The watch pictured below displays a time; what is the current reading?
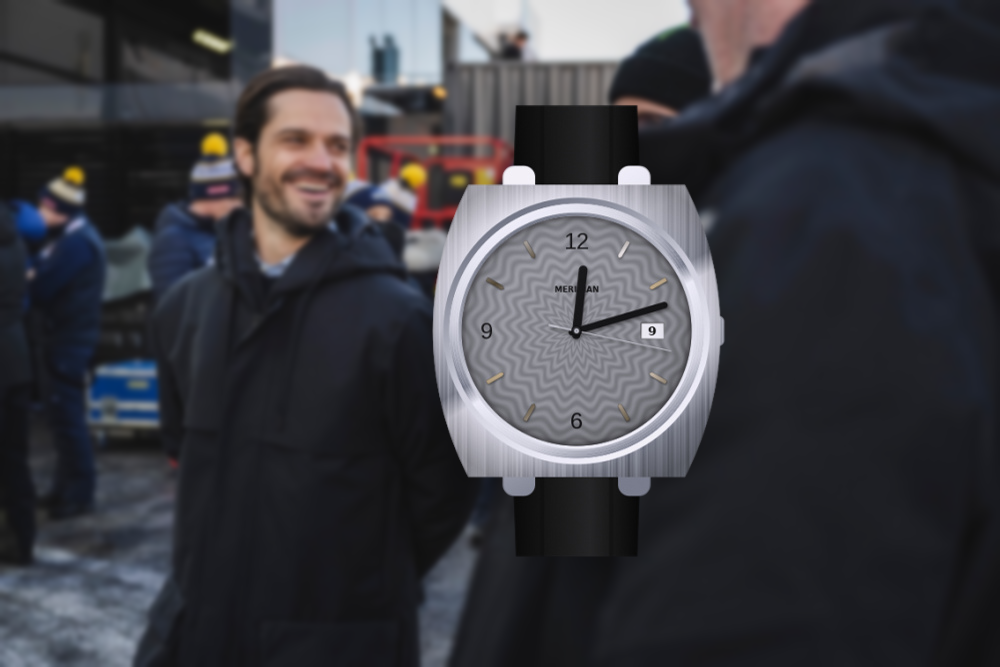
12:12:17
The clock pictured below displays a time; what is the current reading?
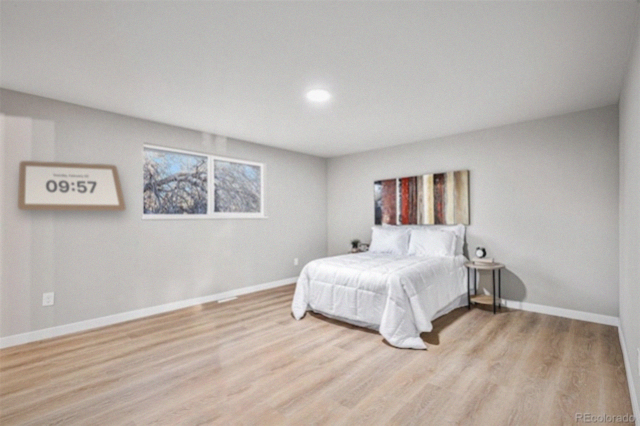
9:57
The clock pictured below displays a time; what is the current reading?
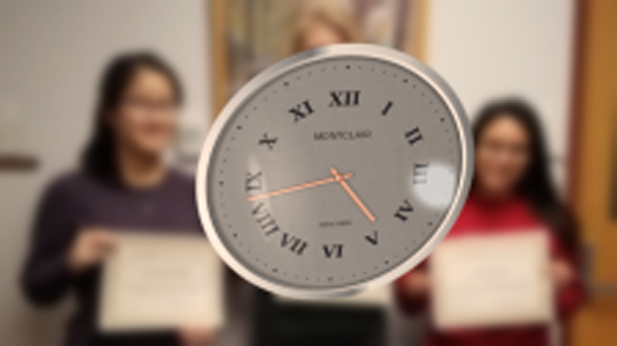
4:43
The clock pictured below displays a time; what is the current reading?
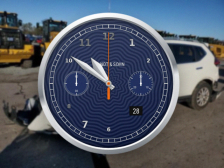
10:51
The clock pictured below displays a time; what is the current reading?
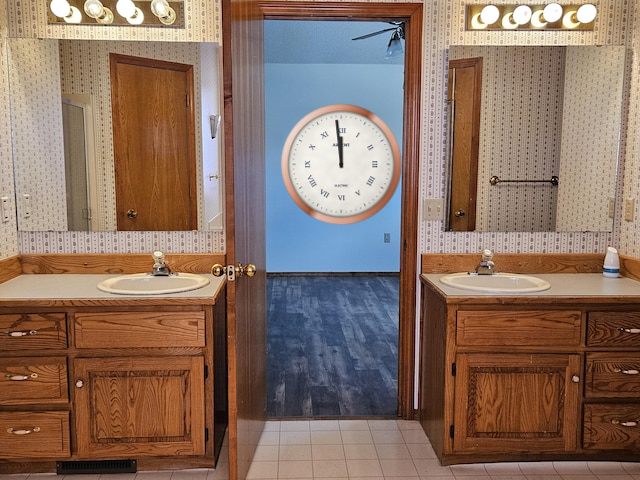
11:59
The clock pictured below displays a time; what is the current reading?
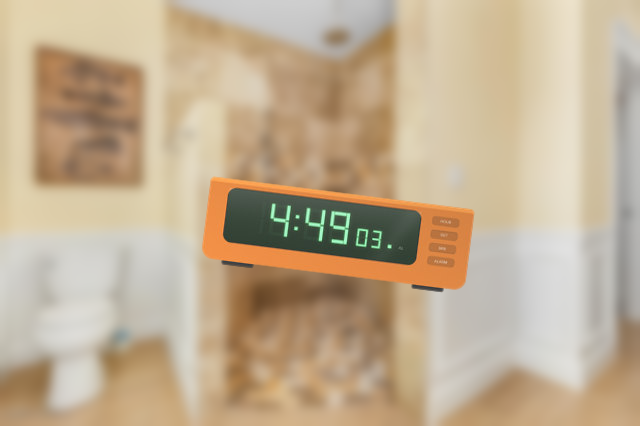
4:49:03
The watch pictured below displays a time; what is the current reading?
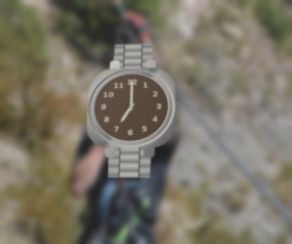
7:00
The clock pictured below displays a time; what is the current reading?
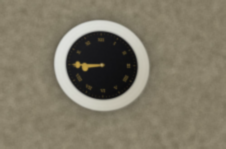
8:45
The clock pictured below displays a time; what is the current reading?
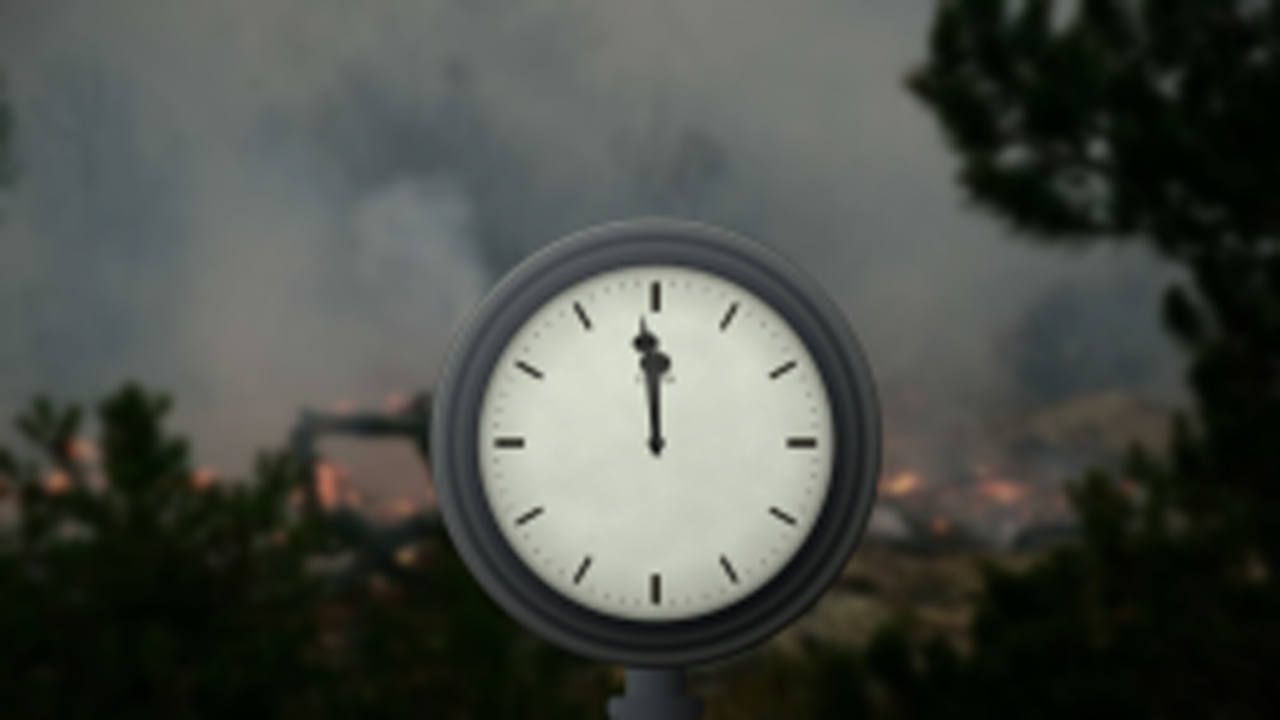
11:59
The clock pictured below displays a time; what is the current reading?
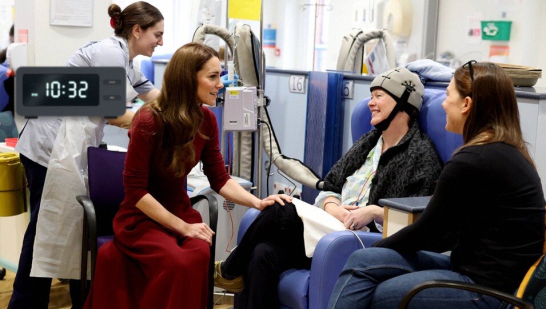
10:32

• [Do this]:
Please render the material above as a Markdown table with the columns Row and Material line, giving each line its own numbered row. Leave out blank lines and the pictures.

• [Solution to this exercise]:
| Row | Material line |
|---|---|
| 1 | The watch pictured below displays a time; what is the current reading? |
| 2 | 12:12:17 |
| 3 | The clock pictured below displays a time; what is the current reading? |
| 4 | 9:57 |
| 5 | The clock pictured below displays a time; what is the current reading? |
| 6 | 4:43 |
| 7 | The clock pictured below displays a time; what is the current reading? |
| 8 | 10:51 |
| 9 | The clock pictured below displays a time; what is the current reading? |
| 10 | 11:59 |
| 11 | The clock pictured below displays a time; what is the current reading? |
| 12 | 4:49:03 |
| 13 | The watch pictured below displays a time; what is the current reading? |
| 14 | 7:00 |
| 15 | The clock pictured below displays a time; what is the current reading? |
| 16 | 8:45 |
| 17 | The clock pictured below displays a time; what is the current reading? |
| 18 | 11:59 |
| 19 | The clock pictured below displays a time; what is the current reading? |
| 20 | 10:32 |